– Конечно. Мы все не против.
Возможно, я подумала, они просто хотят расспросить меня про семь месяцев плена. А может… они меня жалеют. В любом случае ответ оставался прежним: ни за что.
Повесив трубку, я представила, как троица сидит в кино, ест шоколадные шарики и обсуждает планы на колледж, – и внезапно почувствовала горечь.
Горечь.
И одиночество.
И гнев.
И сожаление.
Ведь если они наслаждались жизнью, будто ничего и не случилось, я застряла в своей как раз из-за всего, что произошло.
– Вкусно? – спрашивает мама, стаскивая меня с воображаемого подоконника. – Ты едва притронулась к еде.
Она не понимает, что заправленные томатом блюда мне больше не по душе.
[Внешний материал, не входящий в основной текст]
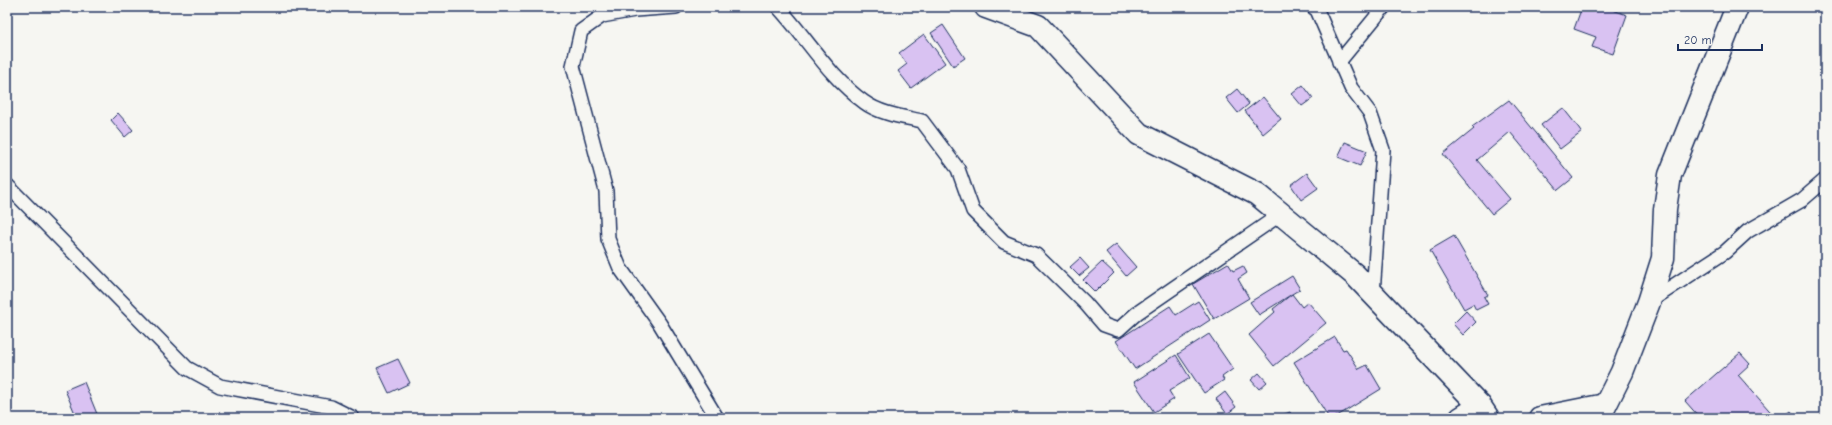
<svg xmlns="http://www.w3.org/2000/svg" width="1832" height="425" viewBox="0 0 1832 425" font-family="'Comic Neue',sans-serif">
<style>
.building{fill:#d9c2f2;stroke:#1b2f5e}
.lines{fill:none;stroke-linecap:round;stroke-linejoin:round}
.service-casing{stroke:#1b2f5e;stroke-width:16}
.minor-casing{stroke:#1b2f5e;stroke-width:25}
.service{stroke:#f6f6f2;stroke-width:13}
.minor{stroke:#f6f6f2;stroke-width:22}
</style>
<rect width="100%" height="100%" fill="#f6f6f2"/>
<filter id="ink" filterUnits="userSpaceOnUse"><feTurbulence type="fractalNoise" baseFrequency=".025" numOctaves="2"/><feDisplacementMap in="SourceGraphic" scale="8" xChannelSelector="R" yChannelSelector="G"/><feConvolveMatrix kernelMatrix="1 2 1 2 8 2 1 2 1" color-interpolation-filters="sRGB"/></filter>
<g filter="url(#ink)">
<g class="building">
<polygon points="1582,7 1614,7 1613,10 1627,15 1613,54 1592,47 1596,37 1574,29"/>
<polygon points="943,25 965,58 953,66 931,33"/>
<polygon points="924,34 945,63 911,88 898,71 907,64 899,53"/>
<polygon points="1303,85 1313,98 1302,106 1292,94"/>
<polygon points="1237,89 1249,104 1238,113 1226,98"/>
<polygon points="1263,97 1281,119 1263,134 1245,111"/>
<polygon points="1509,100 1573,178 1558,190 1510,132 1477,160 1510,199 1492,214 1443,154 1474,129 1472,127"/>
<polygon points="1563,108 1582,132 1560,149 1541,125"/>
<polygon points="118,113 133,130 125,137 111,120"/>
<polygon points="1345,142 1367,151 1360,166 1338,157"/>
<polygon points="1307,173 1318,188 1301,200 1291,185"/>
<polygon points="1454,236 1488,295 1484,297 1488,304 1476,310 1473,304 1464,309 1430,250"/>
<polygon points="1116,244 1136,267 1126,276 1106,252"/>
<polygon points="1080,258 1089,268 1079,276 1070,267"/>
<polygon points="1102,262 1114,273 1095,292 1083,280"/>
<polygon points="1228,263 1233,271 1243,266 1247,273 1238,279 1249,298 1214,319 1193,284"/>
<polygon points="1292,276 1300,289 1259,315 1250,302"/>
<polygon points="1292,294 1302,307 1308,302 1326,323 1274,366 1249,335 1275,312 1273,309"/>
<polygon points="1198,301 1210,320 1135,369 1116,341 1170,306 1176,315"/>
<polygon points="1466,311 1476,322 1463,335 1453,324"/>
<polygon points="1209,334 1233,369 1222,377 1224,380 1204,393 1178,354"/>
<polygon points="1335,337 1343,350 1346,349 1359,369 1367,365 1381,389 1334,418 1329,418 1294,362"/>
<polygon points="1740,353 1750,364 1738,375 1776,418 1700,418 1685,401"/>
<polygon points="1176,355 1190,378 1169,391 1174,399 1154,412 1134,382"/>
<polygon points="398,359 410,383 389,393 377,368"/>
<polygon points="1259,373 1267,382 1259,389 1251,380"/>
<polygon points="84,382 97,414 98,418 77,418 65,390"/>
<polygon points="1225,392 1236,407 1227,414 1216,399"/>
<polygon points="1791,411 1797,418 1782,418"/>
<polygon points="1290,412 1292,418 1277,417"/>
</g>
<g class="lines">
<g class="service-casing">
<g id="service">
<polyline points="676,7 635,10 602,16 581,31 573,66 606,191 608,239 620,268 660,324 717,418"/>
<path d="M778,7C807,38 829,77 864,102C880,114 904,117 922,121L958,169L973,211L1004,242L1036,255L1085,303L1104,325L1118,330L1137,313L1281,214"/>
<polyline points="1313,7 1317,10 1351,88 1370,113 1383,150 1373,294"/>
<polyline points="1339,62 1384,7"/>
<polyline points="7,185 187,368 220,386 331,407 353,418"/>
<polyline points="1650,301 1725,252 1748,231 1802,200 1825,180"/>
</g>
</g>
<g class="minor-casing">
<g id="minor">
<polyline points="986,7 1038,26 1139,134 1257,194 1355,275 1480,406 1488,418"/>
<polyline points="1461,418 1480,406"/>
<polyline points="1540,418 1605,405"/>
<polyline points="1599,418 1622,372 1649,302 1663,258 1665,209 1670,175 1737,7"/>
</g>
</g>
<use href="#service" class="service"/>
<use href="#minor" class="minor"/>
</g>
</g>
<rect width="1832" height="425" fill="none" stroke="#f6f6f2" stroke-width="24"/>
<rect x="12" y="12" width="1808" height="401" fill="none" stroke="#1b2f5e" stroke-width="1.5" filter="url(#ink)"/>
<path d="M1678 44v6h84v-6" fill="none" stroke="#1b2f5e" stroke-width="2"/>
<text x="1684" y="44" font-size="12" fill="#1b2f5e" stroke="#f6f6f2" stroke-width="3" paint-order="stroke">20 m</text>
</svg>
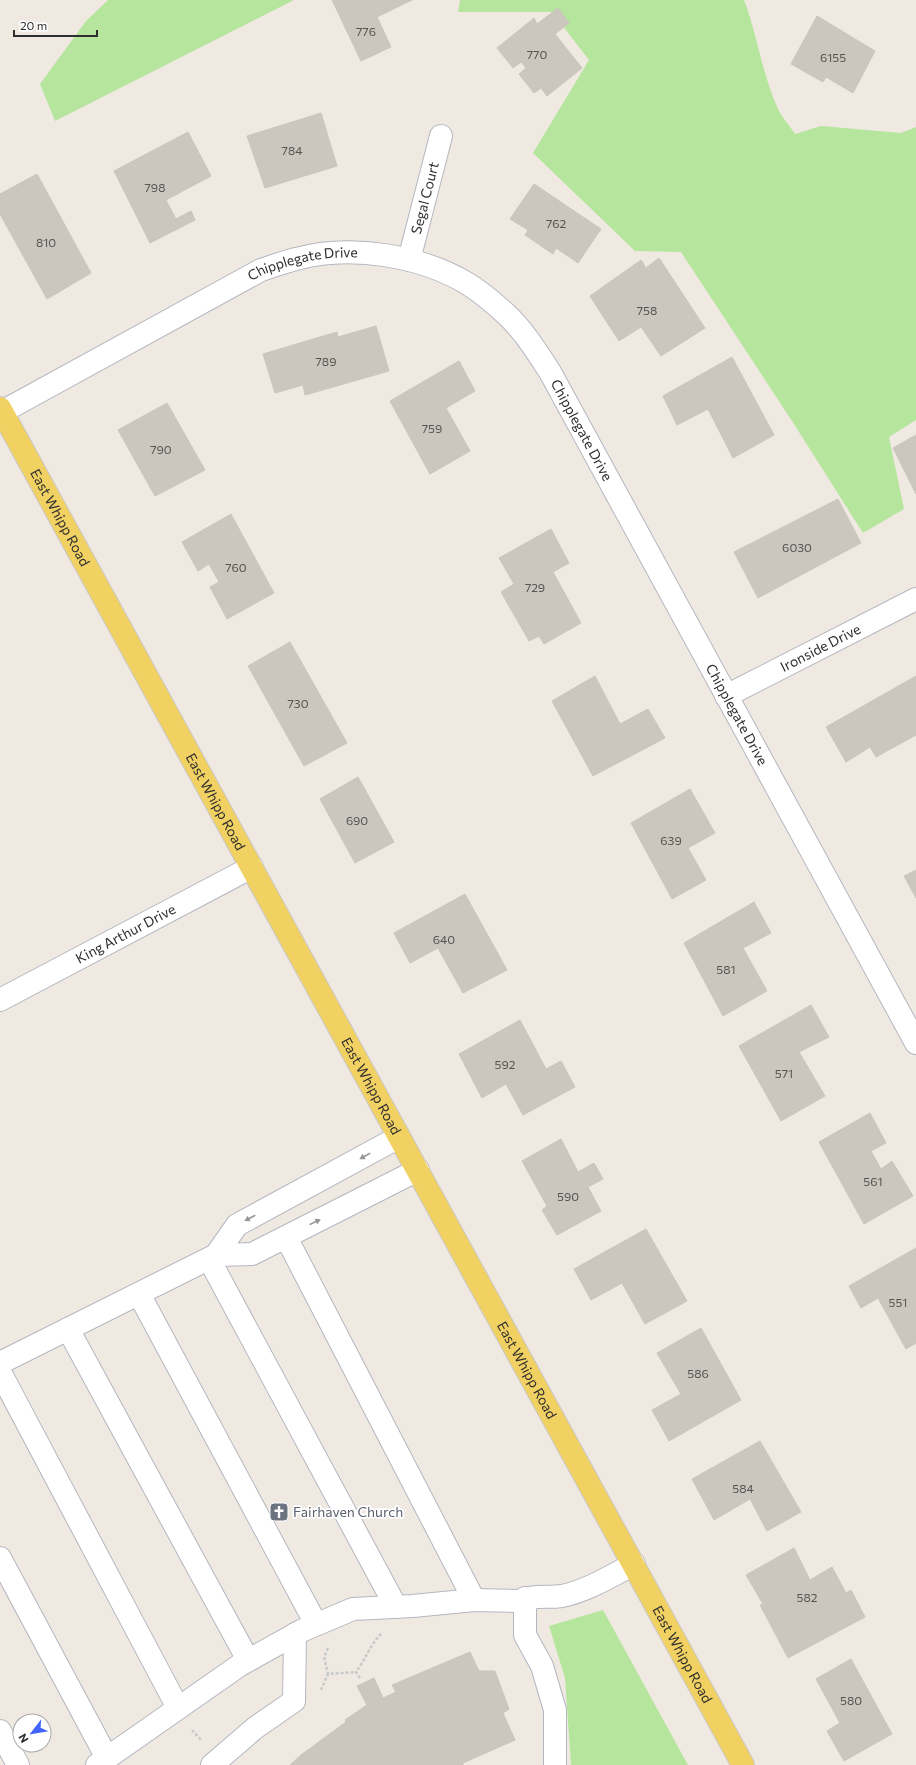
<svg xmlns="http://www.w3.org/2000/svg" width="916" height="1765" font-family="Commissioner,sans-serif">
	<style>
		.green { fill: #b6e59e }
		.building { fill: #cbc7bf; stroke: #cbc5ba }
		.lines { fill: none; stroke-linecap: round; stroke-linejoin: round }
		.minor-casing { stroke: #b4b7c1; stroke-width: 24 }
		.major-casing { stroke: #c9c9c9; stroke-width: 24 }
		.path { stroke: #c9c9c9; stroke-width: 2.5; stroke-dasharray: 3 2; stroke-linecap: butt }
		.minor { stroke: #fff; stroke-width: 22 }
		.major { stroke: #f2d163; stroke-width: 22 }
		.oneway { fill: #969696 }
		.labels { text-anchor: middle; stroke-width: 3.5; stroke-linejoin: round; paint-order: stroke }
		.number-label { font-size: 12px; fill: #555452 }
		.street-label { font-size: 14px; fill: #2e2e2e; stroke: #fff }
		.worship-label { font-size: 14px; fill: #5b616d; stroke: #fff; text-anchor: start }
	</style>
	<rect width="100%" height="100%" fill="#efe9e1"/>
	<!-- green -->
	<g class="green">
		<path d="M108 0H294L55 121 40 84 86 21Z"/>
		<path d="M460 0H744C758 36 762 76 779 111 783 119 790 126 795 134L821 126 901 133 916 127V420L889 437 904 509 863 533 792 421 681 252 635 251 533 153 589 60 552 12H458Z"/>
		<path d="M603 1610 688 1765H571L565 1678 549 1626Z"/>
	</g>
	<!-- building -->
	<g class="building">
		<path d="M332 0H412L377 17 391 47 361 61Z"/>
		<path d="M558 8 569 23 555 34 582 68 547 96 541 88 534 93 519 74 526 68 521 62 513 68 497 48 534 18 537 24Z"/>
		<path d="M817 16 875 51 853 93 826 77 823 82 791 64Z"/>
		<path d="M321 113 337 166 265 188 247 136Z"/>
		<path d="M188 132 211 176 166 200 176 219 191 211 195 220 150 243 114 171Z"/>
		<path d="M37 174 91 273 47 299 0 214V194Z"/>
		<path d="M534 184 601 229 578 263 556 248 553 254 525 235 528 230 510 219Z"/>
		<path d="M659 258 705 328 661 356 641 327 619 341 590 296 641 260 646 268Z"/>
		<path d="M376 326 389 371 305 395 303 385 275 393 263 354 337 332 338 337Z"/>
		<path d="M732 357 774 435 733 458 708 409 677 425 663 396Z"/>
		<path d="M459 361 475 391 446 408 470 451 430 474 390 401Z"/>
		<path d="M167 403 205 470 155 496 118 430Z"/>
		<path d="M916 435V494L893 448Z"/>
		<path d="M838 499 861 543 758 598 734 552Z"/>
		<path d="M231 514 274 593 227 619 210 587 219 582 209 564 198 571 182 542Z"/>
		<path d="M551 529 569 563 553 572 581 623 544 644 539 636 529 641 501 592 514 584 499 558Z"/>
		<path d="M290 642 347 743 304 766 248 666Z"/>
		<path d="M595 676 620 724 648 709 665 738 593 776 552 701Z"/>
		<path d="M916 676V735L876 757 870 747 846 762 826 727Z"/>
		<path d="M358 777 394 842 355 863 320 799Z"/>
		<path d="M690 789 715 833 688 848 706 880 672 899 631 823Z"/>
		<path d="M916 870V898L904 876Z"/>
		<path d="M465 894 507 970 463 993 438 948 410 963 394 933Z"/>
		<path d="M754 902 771 933 743 948 767 991 723 1016 684 943Z"/>
		<path d="M811 1005 829 1037 799 1052 825 1096 781 1121 739 1046Z"/>
		<path d="M520 1020 546 1069 561 1061 575 1087 523 1115 506 1084 482 1098 459 1054Z"/>
		<path d="M870 1113 886 1143 871 1151 881 1169 892 1161 913 1196 864 1224 819 1142Z"/>
		<path d="M561 1139 578 1172 594 1163 603 1179 588 1187 601 1211 557 1235 542 1210 547 1206 522 1161Z"/>
		<path d="M646 1229 687 1301 645 1324 622 1283 591 1300 574 1269Z"/>
		<path d="M916 1248V1343L906 1349 878 1298 861 1308 849 1286Z"/>
		<path d="M701 1328 741 1400 669 1441 652 1410 681 1394 657 1353Z"/>
		<path d="M760 1441 801 1512 767 1531 750 1499 714 1520 692 1479Z"/>
		<path d="M794 1548 810 1580 832 1567 846 1593 851 1590 865 1617 788 1658 760 1605 763 1604 746 1575Z"/>
		<path d="M470 1652 479 1671H495L509 1709 503 1713 515 1740 463 1763V1765H290L301 1755 346 1722 345 1720 367 1705 357 1686 374 1678 383 1698 396 1692 392 1685Z"/>
		<path d="M851 1659 892 1734 844 1761 827 1731 840 1723 816 1679Z"/>
	</g>
	<g class="lines">
		<!-- minor casing -->
		<g class="minor-casing">
			<g id="minor">
				<path id="s1" d="M409 260 441 136"/>
				<path id="s2" d="M0 413 261 270C273 266 284 262 296 259 350 244 420 255 468 284 481 292 495 304 506 314 524 331 537 352 550 372L916 1043"/>
				<path id="s3" d="M726 696 916 599"/>
				<path id="s4" d="M0 1000 252 867"/>
				<path d="M399 1137 237 1225 216 1255 252 1254 418 1170"/>
				<path d="M286 1237 474 1600"/>
				<path d="M209 1259 396 1607"/>
				<path d="M139 1294 316 1624"/>
				<path d="M68 1329 248 1660"/>
				<path d="M0 1363 216 1255"/>
				<path d="M0 1372 178 1708"/>
				<path d="M0 1558 107 1758"/>
				<path d="M525 1598V1635L542 1666 555 1710V1765"/>
				<path d="M0 1731 18 1765"/>
				<path d="M97 1765 240 1665 301 1631 353 1609 413 1606 474 1600 519 1601C532 1595 548 1598 562 1596 587 1591 611 1576 634 1564"/>
				<path d="M212 1765 255 1728 294 1701 295 1634"/>
			</g>
		</g>
		<!-- major casing -->
		<g class="major-casing">
			<g id="major">
				<path id="s5" d="M0 408 743 1765"/>
			</g>
		</g>
		<!-- path -->
		<g class="path">
			<path d="M328 1648 324 1657 328 1674 356 1672"/>
			<path d="M360 1678 356 1672C365 1660 371 1643 382 1633"/>
			<path d="M321 1690 328 1674"/>
			<path d="M192 1730 202 1741"/>
		</g>
		<!-- minor -->
		<use href="#minor" class="minor"/>
		<!-- major -->
		<use href="#major" class="major"/>
	</g>
	<!-- one-way arrows -->
	<defs><path id="oneway-solid" d="M-6-.8H1V-3.2L6.5 0L1 3.2V.8H-6Z"/></defs>
	<g class="oneway">
		<use href="#oneway-solid" transform="translate(365 1156) rotate(151)"/>
		<use href="#oneway-solid" transform="translate(250 1218) rotate(152)"/>
		<use href="#oneway-solid" transform="translate(315 1222) rotate(-26)"/>
	</g>
	<!-- icons -->
	<defs>
		<g id="church-square" transform="scale(1)"><rect x="-9" y="-9" width="18" height="18" rx="4" fill="#6b7280" stroke="#fff"/><path d="M-1.2-6h2.4v3.5h3.3v2.4h-3.3V6h-2.4V-.1h-3.3v-2.4h3.3Z" fill="#fff"/></g>
	</defs>
	<g fill-rule="evenodd">
		<use href="#church-square" x="279" y="1512"/>
	</g>
	<g class="labels">
		<!-- number labels -->
		<g class="number-label">
			<text x="366" y="36">776</text>
			<text x="537" y="59">770</text>
			<text x="833" y="62">6155</text>
			<text x="292" y="155">784</text>
			<text x="155" y="192">798</text>
			<text x="556" y="228">762</text>
			<text x="46" y="247">810</text>
			<text x="647" y="315">758</text>
			<text x="326" y="366">789</text>
			<text x="432" y="433">759</text>
			<text x="161" y="454">790</text>
			<text x="797" y="552">6030</text>
			<text x="236" y="572">760</text>
			<text x="535" y="592">729</text>
			<text x="298" y="708">730</text>
			<text x="357" y="825">690</text>
			<text x="671" y="845">639</text>
			<text x="444" y="944">640</text>
			<text x="726" y="974">581</text>
			<text x="505" y="1069">592</text>
			<text x="784" y="1078">571</text>
			<text x="873" y="1186">561</text>
			<text x="568" y="1201">590</text>
			<text x="898" y="1307">551</text>
			<text x="698" y="1378">586</text>
			<text x="743" y="1493">584</text>
			<text x="807" y="1602">582</text>
			<text x="851" y="1705">580</text>
		</g>
		<!-- street labels -->
		<g class="street-label">
			<text dy="5" stroke="none"><textPath href="#s1" startOffset="64">Segal Court</textPath></text>
			<text dy="5" stroke="none"><textPath href="#s2" startOffset="340">Chipplegate Drive</textPath></text>
			<text dy="5" stroke="none"><textPath href="#s2" startOffset="700">Chipplegate Drive</textPath></text>
			<text dy="5" stroke="none"><textPath href="#s5" startOffset="125">East Whipp Road</textPath></text>
			<text dy="5" stroke="none"><textPath href="#s3" startOffset="106">Ironside Drive</textPath></text>
			<text dy="5" stroke="none"><textPath href="#s2" startOffset="1024">Chipplegate Drive</textPath></text>
			<text dy="5" stroke="none"><textPath href="#s5" startOffset="449">East Whipp Road</textPath></text>
			<text dy="5" stroke="none"><textPath href="#s4" startOffset="142">King Arthur Drive</textPath></text>
			<text dy="5" stroke="none"><textPath href="#s5" startOffset="773">East Whipp Road</textPath></text>
			<text dy="5" stroke="none"><textPath href="#s5" startOffset="1097">East Whipp Road</textPath></text>
			<text dy="5" stroke="none"><textPath href="#s5" startOffset="1421">East Whipp Road</textPath></text>
		</g>
		<!-- worship labels -->
		<g class="worship-label">
			<text x="293" y="1517">Fairhaven Church</text>
		</g>
	</g>
	<!-- north arrow -->
	<g transform="translate(32 1733) rotate(239)"><circle r="19" fill="#ffffff" stroke="#ababab"/>
	<path d="M0-3L7 15L0 10L-7 15Z" fill="#4264fb"/>
	<text y="-6" font-size="11" font-weight="bold" text-anchor="middle" fill="#2e2e2e">N</text>
	</g>
	<!-- scale -->
	<path d="M14 30v6h83v-6" fill="none" stroke="#2e2e2e" stroke-width="2"/>
	<text x="20" y="30" font-size="12" fill="#2e2e2e" stroke="#ffffff" stroke-width="3" paint-order="stroke">20 m</text>
</svg>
Я пыталась объяснить в первую неделю после возвращения, когда мама сделала капеллини, похожие на спагетти, под томатным соусом маринара, но увидела лишь искреннее недоумение. Она не поняла. Не желала ничего слушать, ведь так старалась сама приготовить и пасту, и соус с нуля, прямо как бабушка Джин.
– Звонила доктор Уайт, – сообщает мама, когда я не отвечаю. – Думаю, стоит назначить еще одну встречу.
– Мне не нравится доктор Уайт.
– Потому что она слишком старая?
– Потому что у нее в кабинете пахнет восковыми свечами.
Мама морщится, словно мой ответ не имеет смысла. Мне хочется написать «услышь» на каждом ее ухе: «Услышь наконец мои слова, вложи их себе в рот, проглоти, как свою домашнюю пасту». Ведь на самом деле я уже пыталась поговорить.
С ней.
С папой.
С докторами.
С полицией.
Все заявляют, мол, ты можешь без стеснения излить душу, но на деле это работает, только если я говорю то, что они готовы услышать. В ином случае взрослые морщат лоб, поднимают брови, поджимают губы и качают головой.